Reporting period: 2018-08-01 to 2020-01-31

Web applications that execute in the user's web browser constitute a substantial part of modern software. JavaScript is the main programming language of the web, although alternatives are emerging, in particular, TypeScript and Dart. Despite the advances in design of languages and libraries, it is difficult to prevent errors when programming such web applications. Although the basic principles of software verification have been known for decades and researchers have developed an abundance of techniques for formal reasoning about programs, modern software has lots of errors, as everyday users can testify.

The PAW project is creating novel automated program analysis algorithms for preventing errors in web applications. Our approach involves a mix of static and dynamic analysis techniques. Our prototype implementations are made openly available to facilitate re-usability.

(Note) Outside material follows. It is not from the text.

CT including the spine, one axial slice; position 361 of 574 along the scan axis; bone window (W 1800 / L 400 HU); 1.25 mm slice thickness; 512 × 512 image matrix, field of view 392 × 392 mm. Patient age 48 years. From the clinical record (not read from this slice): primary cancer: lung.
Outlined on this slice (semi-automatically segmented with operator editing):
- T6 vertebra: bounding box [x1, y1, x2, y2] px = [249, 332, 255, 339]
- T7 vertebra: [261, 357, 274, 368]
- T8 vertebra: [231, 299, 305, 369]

The overall objectives of the project are to:
1) enable analysis of programs that use new programming language features,
2) develop analysis abstractions that enable analysis of complex libraries and frameworks,
3) expand the capabilities of automated testing techniques,
4) support migration and evolution of software, and
5) provide reusable program analysis infrastructure.

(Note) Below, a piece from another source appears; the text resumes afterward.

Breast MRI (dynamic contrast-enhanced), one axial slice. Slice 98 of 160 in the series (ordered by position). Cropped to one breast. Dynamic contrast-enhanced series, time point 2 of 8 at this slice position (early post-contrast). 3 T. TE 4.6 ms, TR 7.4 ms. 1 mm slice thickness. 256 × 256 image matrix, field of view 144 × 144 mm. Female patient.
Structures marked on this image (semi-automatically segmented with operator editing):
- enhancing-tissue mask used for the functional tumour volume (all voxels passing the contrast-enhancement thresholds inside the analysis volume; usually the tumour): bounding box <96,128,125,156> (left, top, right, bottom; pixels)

"So far, we have produced a number of scientific results that span all five objectives and that have been published at top conferences and journals:

Type Test Scripts for TypeScript Testing , Kristensen and Møller. OOPSLA 2017.

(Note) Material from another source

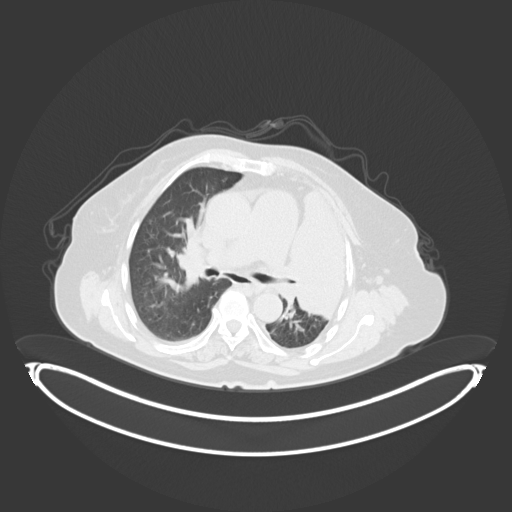
Chest CT, one axial slice. Slice 205 of 284 in the series (ordered by position). Reconstruction kernel B30f. 120 kVp. Lung window (W 1500 / L -600 HU). 3 mm slice thickness. 512 × 512 image matrix. Patient: female, 75 years. Case-level facts recorded for this patient, not image findings: clinical TNM (as recorded): T3 N3 M1.
Outlined on this slice (bounding box drawn by a radiologist):
- lung tumour (recorded histology: adenocarcinoma): bounding box (x1, y1, x2, y2) in pixels: (287, 190, 353, 325)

""TypeScript applications often use untyped JavaScript libraries. To support static type checking of such applications, the typed APIs of the libraries are expressed as separate declaration files. This raises the challenge of checking that the declaration files are correct with respect to the library implementations. Previous work has shown that mismatches are frequent and cause TypeScript's type checker to misguide the programmers by rejecting correct applications and accepting incorrect ones.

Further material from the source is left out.